37. The apparatus of claim 33, wherein the bitstream includes additional parameters associated with the first tensor.

38. A method comprising:

decomposing a first tensor of a layer of a Deep Neural Network into a second tensor and a third tensor;

deriving one or more sizes corresponding to at least one or more of the second tensor and the third tensor; and

encoding the second tensor and the third tensor in a bitstream based on the determined one or more sizes, wherein the one or more sizes corresponding to at least one or more of the second tensor and the third tensor are encoded in the bitstream.

39. The method of claim 13, further comprising encoding into the bitstream a decomposition rank of a tensor decomposition of the first tensor decomposed into the second tensor and the third tensor.

40. The method of claim 38, further comprising storing one or more of the second tensor and the decomposed third tensor in a tensor buffer.

41. The method of claim 38, further comprising transmitting the bitstream to a decoder.

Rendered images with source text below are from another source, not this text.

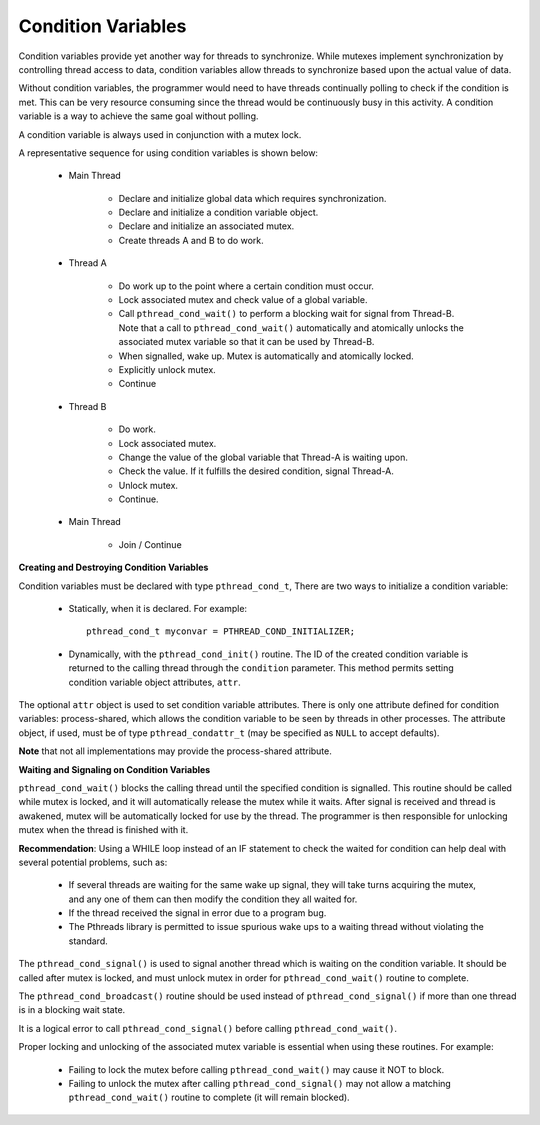 *******************
Condition Variables
*******************

Condition variables provide yet another way for threads to synchronize. While mutexes
implement synchronization by controlling thread access to data, condition variables allow
threads to synchronize based upon the actual value of data.

Without condition variables, the programmer would need to have threads continually polling
to check if the condition is met. This can be very resource consuming since the thread would
be continuously busy in this activity. A condition variable is a way to achieve the same goal
without polling.

A condition variable is always used in conjunction with a mutex lock.

A representative sequence for using condition variables is shown below:

   * Main Thread

      * Declare and initialize global data which requires synchronization.
      * Declare and initialize a condition variable object.
      * Declare and initialize an associated mutex.
      * Create threads A and B to do work.

   * Thread A

      * Do work up to the point where a certain condition must occur.

      * Lock associated mutex and check value of a global variable.

      * Call ``pthread_cond_wait()`` to perform a blocking wait for signal
        from Thread-B. Note that a call to ``pthread_cond_wait()`` automatically
        and atomically unlocks the associated mutex variable so that it can be
        used by Thread-B.

      * When signalled, wake up. Mutex is automatically and atomically locked.

      * Explicitly unlock mutex.

      * Continue

   * Thread B

      * Do work.
      * Lock associated mutex.
      * Change the value of the global variable that Thread-A is waiting upon.
      * Check the value. If it fulfills the desired condition, signal Thread-A.
      * Unlock mutex.
      * Continue.

   * Main Thread

      * Join / Continue


**Creating and Destroying Condition Variables**

Condition variables must be declared with type ``pthread_cond_t``,
There are two ways to initialize a condition variable:

   * Statically, when it is declared. For example::

      pthread_cond_t myconvar = PTHREAD_COND_INITIALIZER;

   * Dynamically, with the ``pthread_cond_init()`` routine. The ID of the created
     condition variable is returned to the calling thread through the ``condition`` parameter.
     This method permits setting condition variable object attributes, ``attr``.

The optional ``attr`` object is used to set condition variable attributes. There is only one attribute
defined for condition variables: process-shared, which allows the condition variable to be seen by threads
in other processes. The attribute object, if used, must be of type ``pthread_condattr_t`` (may be specified
as ``NULL`` to accept defaults).

**Note** that not all implementations may provide the process-shared attribute.

**Waiting and Signaling on Condition Variables**

``pthread_cond_wait()`` blocks the calling thread until the specified condition is signalled.
This routine should be called while mutex is locked, and it will automatically release the
mutex while it waits. After signal is received and thread is awakened, mutex will be automatically
locked for use by the thread. The programmer is then responsible for unlocking mutex when the thread
is finished with it.

**Recommendation**: Using a WHILE loop instead of an IF statement to check the waited for condition
can help deal with several potential problems, such as:

   * If several threads are waiting for the same wake up signal,
     they will take turns acquiring the mutex, and any one of them
     can then modify the condition they all waited for.

   * If the thread received the signal in error due to a program bug.

   * The Pthreads library is permitted to issue spurious wake ups
     to a waiting thread without violating the standard.

The ``pthread_cond_signal()`` is used to signal another thread which is waiting on
the condition variable. It should be called after mutex is locked,
and must unlock mutex in order for ``pthread_cond_wait()`` routine to complete.

The ``pthread_cond_broadcast()`` routine should be used instead of ``pthread_cond_signal()``
if more than one thread is in a blocking wait state.

It is a logical error to call ``pthread_cond_signal()`` before calling ``pthread_cond_wait()``.

Proper locking and unlocking of the associated mutex variable is essential when using these routines.
For example:

   * Failing to lock the mutex before calling ``pthread_cond_wait()`` may cause it NOT to block.

   * Failing to unlock the mutex after calling ``pthread_cond_signal()`` may not allow a matching
     ``pthread_cond_wait()`` routine to complete (it will remain blocked).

42. An apparatus comprising one or more processors, the one or more processors configured to:

decompose a first tensor of a layer of a Deep Neural Network into a second tensor and a third tensor;

derive one or more sizes corresponding to at least one or more of the second tensor and the third tensor; and

encode the second tensor and the third tensor in a bitstream based on the determined one or more sizes, wherein the one or more sizes corresponding to at least one or more of the second tensor and the third tensor are encoded in the bitstream.

43. The apparatus of claim 42, wherein the one or more processors are further configured to encode into the bitstream a decomposition rank of a tensor decomposition of the first tensor decomposed into the second tensor and the third tensor.

44. The apparatus of claim 42, wherein the one or more processors are further configured to store one or more of the second tensor and the decomposed third tensor in a tensor buffer.

45. The apparatus of claim 42, wherein the one or more processors are further configured to transmit the bitstream to a decoder.